We know that we used logo from Transformers in the featured image, so if you are a toy/movies/cartoon fan, sorry to disappoint you. We won’t cover any of those topics in this blog post. However, if you are data science and deep learning fan, you are in the right place. In this article, we explore the interesting architecture of Transformers. They are a special type of sequence-to-sequence models used for language modeling, machine translation, image captioning and text generation.

Generally speaking, sequence-to-sequence models are a type of models that receives a sequence of input data and provides another sequence of data as an output. This is completely different from Standard Feed Forward Neural Networks and Convolutional Neural Networks, which are accepting a fixed-size vector as input and produce a fixed-sized vector as an output. For example if you want to translate sentence “You are awesome.” from English to Serbian, sequence-to-sequence model will receive word by word as an input and generate output “Ti si super”.
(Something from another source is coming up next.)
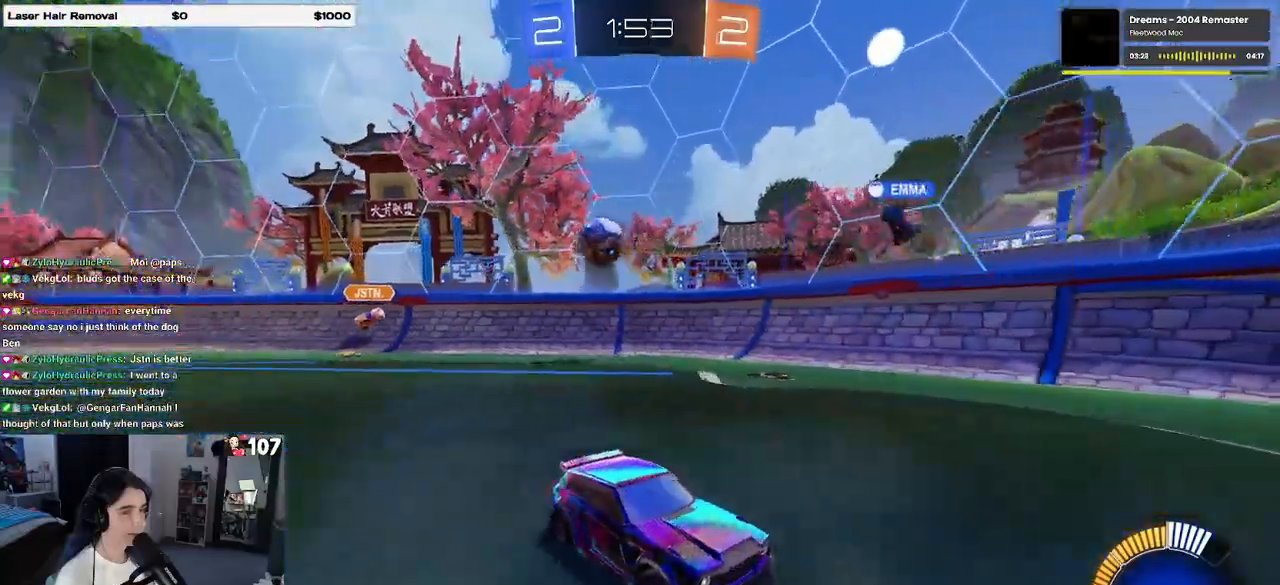
{"buttons": ["R2"], "left_stick": "right", "right_stick": "center", "events": [[267, "left_stick", "left"], [433, "left_stick", "center"], [483, "left_stick", "right"]]}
Sequence-to-sequence Model

This is more aligned with the way humans think as well. Meaning, we are not throwing everything away and start every thought from the scratch. We use context and the information we received beforehand. As you are reading this your understanding of every word is based on your understanding of previous words.

Of course, behind the cartons is where the spooky stuff is happening. These models are essentially created of two main components: Encoder and Decoder. These are both essentially Recurrent Neural Networks (more on them in the next chapter). The Encoder is the component which receives each part of the input sequence. Then it encodes it (duh!) into a vector, which is called – context. This context carries information about the whole sequence and it is sent over to the Decoder. This component of sequence-to-sequence model is able to understand the context and resolve it into meaningful output.

Encoder and Decoder

In this site, we already covered two predominant types of sequence-to-sequence models: Recurrent Neural Networks (RNN) and Long-Short Term Memory Networks (LSTM). LSTMs are essentially built on top of the idea of RNNs. However, these type of networks didn’t fully satisfied the needs. Thus the Transformers were introduced back in 2017. in the paper with an awesome title Attention is all you need. Let’s refresh our memory a bit and remind ourselves what are the good and the bad things about the RNNs and the LSTMs.

Recurrent Neural Networks

The structure of Recurrent Neural Networks is similar to the structure of Standard Feed Neural Networks, but with one major twist. They are propagating output of the network back to the input. Wait, what? Yes, we are using the output of the network in time moment to calculate the output of the network in moment T + 1. Take a look at this oversimplified representation of RNN:

Recurrent Neural Network

This means that output will be sent back to the input and then used when next input comes along, in next time step. Basically, “state” of the network is forward propagated through time. RNNs are somewhat time traveling neural networks. If unroll this structure, so to say we can represent the same thing like this:

Recurrent Neural Network

To sum it up, RNNs have “memory” in which they store information about information in the process thus far. So, if we use sentence “You are awesome.” as an input to RNN, it will first process the word “You”. Then it will process word “are” but using output of the word “You” as well. Either way, you get the picture, we are using some sort of a process to combine an output of previous time step and input in current time step to calculate output in current time step. To find out more about this type of neural networks check this article.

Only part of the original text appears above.